Regardless of the risks, “Treated produced water for agriculture is an oft-promoted reuse scenario,” because agriculture is the sector that uses the most water. “However, this use creates many potential exposure pathways,” according to Hardberger, and “most chemicals of concern … in produced water have no regulations set for acceptable exposure concentrations in food or residues on the surface of produce, nor are there safe consumption standards set for fruits, vegetables, or grain.”

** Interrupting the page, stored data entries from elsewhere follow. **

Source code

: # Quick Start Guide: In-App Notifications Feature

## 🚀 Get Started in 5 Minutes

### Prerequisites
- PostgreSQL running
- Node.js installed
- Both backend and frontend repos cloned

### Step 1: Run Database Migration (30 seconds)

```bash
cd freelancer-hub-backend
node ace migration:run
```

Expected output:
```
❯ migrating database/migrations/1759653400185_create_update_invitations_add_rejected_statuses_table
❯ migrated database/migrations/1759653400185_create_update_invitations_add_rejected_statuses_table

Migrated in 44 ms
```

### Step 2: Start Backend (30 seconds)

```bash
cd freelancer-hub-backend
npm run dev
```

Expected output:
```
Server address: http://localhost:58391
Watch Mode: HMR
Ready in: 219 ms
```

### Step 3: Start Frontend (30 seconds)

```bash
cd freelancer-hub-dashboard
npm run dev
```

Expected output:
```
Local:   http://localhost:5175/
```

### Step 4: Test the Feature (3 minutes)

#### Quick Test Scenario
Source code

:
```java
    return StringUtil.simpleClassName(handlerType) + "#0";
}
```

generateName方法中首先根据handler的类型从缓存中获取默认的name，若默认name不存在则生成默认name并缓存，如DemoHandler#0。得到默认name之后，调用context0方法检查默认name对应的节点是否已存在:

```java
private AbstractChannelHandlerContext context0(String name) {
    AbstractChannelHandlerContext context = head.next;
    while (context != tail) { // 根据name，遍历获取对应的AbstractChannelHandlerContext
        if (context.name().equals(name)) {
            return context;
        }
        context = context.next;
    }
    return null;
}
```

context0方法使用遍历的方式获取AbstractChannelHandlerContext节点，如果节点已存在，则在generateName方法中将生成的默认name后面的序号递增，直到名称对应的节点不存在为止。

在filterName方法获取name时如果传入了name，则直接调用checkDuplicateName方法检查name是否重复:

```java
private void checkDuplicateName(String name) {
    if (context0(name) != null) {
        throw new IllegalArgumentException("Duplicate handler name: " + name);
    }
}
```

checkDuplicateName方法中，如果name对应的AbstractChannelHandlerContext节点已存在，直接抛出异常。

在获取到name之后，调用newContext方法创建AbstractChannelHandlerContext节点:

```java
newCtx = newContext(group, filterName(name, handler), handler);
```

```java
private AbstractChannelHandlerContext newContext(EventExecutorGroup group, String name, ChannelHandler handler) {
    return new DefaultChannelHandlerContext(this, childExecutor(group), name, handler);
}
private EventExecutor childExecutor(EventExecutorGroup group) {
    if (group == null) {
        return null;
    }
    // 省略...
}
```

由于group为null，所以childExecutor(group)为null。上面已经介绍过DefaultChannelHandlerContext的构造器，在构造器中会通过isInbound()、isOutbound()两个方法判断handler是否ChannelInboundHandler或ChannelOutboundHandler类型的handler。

Other scenarios involve reusing produced water to recharge depleted aquifers or augment diminished surface waters in the arid regions where most hydraulic fracturing takes place. But caution is warranted here, as well, says Hardberger, because “heavy metals and other trace elements, which are common in produced water, do not biodegrade and accumulate in the environment … and, if groundwater becomes contaminated, it is difficult to remediate.”

Another thorny issue with produced water involves its status under the law. Up to now, produced water has been categorized as waste. But “a transition away from disposal towards beneficial reuse … triggers a categorization change of the water from a waste to a commodity” prompting a reevaluation of the implications of such a redesignation. “Regulatory decisions related to waste disposal predate the widespread production of shale gas and any contemplation that the resulting wastewater might be utilized in other sectors. Because widespread consideration of these uses is recent, it is unclear how existing rules might apply in reuse situations.”

The 1976 Resource Conservation and Recovery Act (RCRA) is the main federal law regulating waste disposal. It is intended to provide “effective cradle-to-grave management of solid and hazardous waste that is protective of human health and the environment,” writes Hardberger. “In 1988, the EPA codified rules on oil and gas production wastes, including produced water, to exempt them from RCRA requirements.” The idea was to “avoid a chilling effect” on oil and gas production that would have been created “by the additional time and expense associated with regulatory waste disposal. The EPA supported its decision with an assessment that state regulations related to disposal were sufficient to protect human health and the environment.” But the “programs, on which the EPA relied, only apply to produced water reuse in a very limited capacity, if at all.” In other words, not only is produced water insufficiently covered by current federal regulations, it also escapes the level of scrutiny it merits if it is to be put to other uses. In Hardberger’s analysis, “It is antithetical to claim that produced water is part of the solution to fresh water scarcity challenges while still enjoying a regulatory exemption that presupposes a hazardous waste designation.”

Yet several states “already reuse or discharge produced water in a limited capacity,” reflecting, “a range of comfort levels with implementation,” according to Hardberger. Perhaps the best example is New Mexico, which is working closely “with the EPA to facilitate collaboration and ensure the development of reuse strategies protective of human health and the environment” while seeking to “foster resource conservation and economic opportunity.” The deliberate, science-based approach of New Mexico “presents a model for other states.”

Recent fracking-related disasters in the Permian Basin, including sinkholes, geyser-like blowouts, and a growing toxic lake that could soon submerge part of Highway 1053 north of Fort Stockton, are increasing the pressure on industry to reduce the volumes of produced water it injects back into the ground. However, in the wise words of Hardberger, “Repurposing produced water without a proper understanding of … the potential impacts may solve one problem while creating many more.”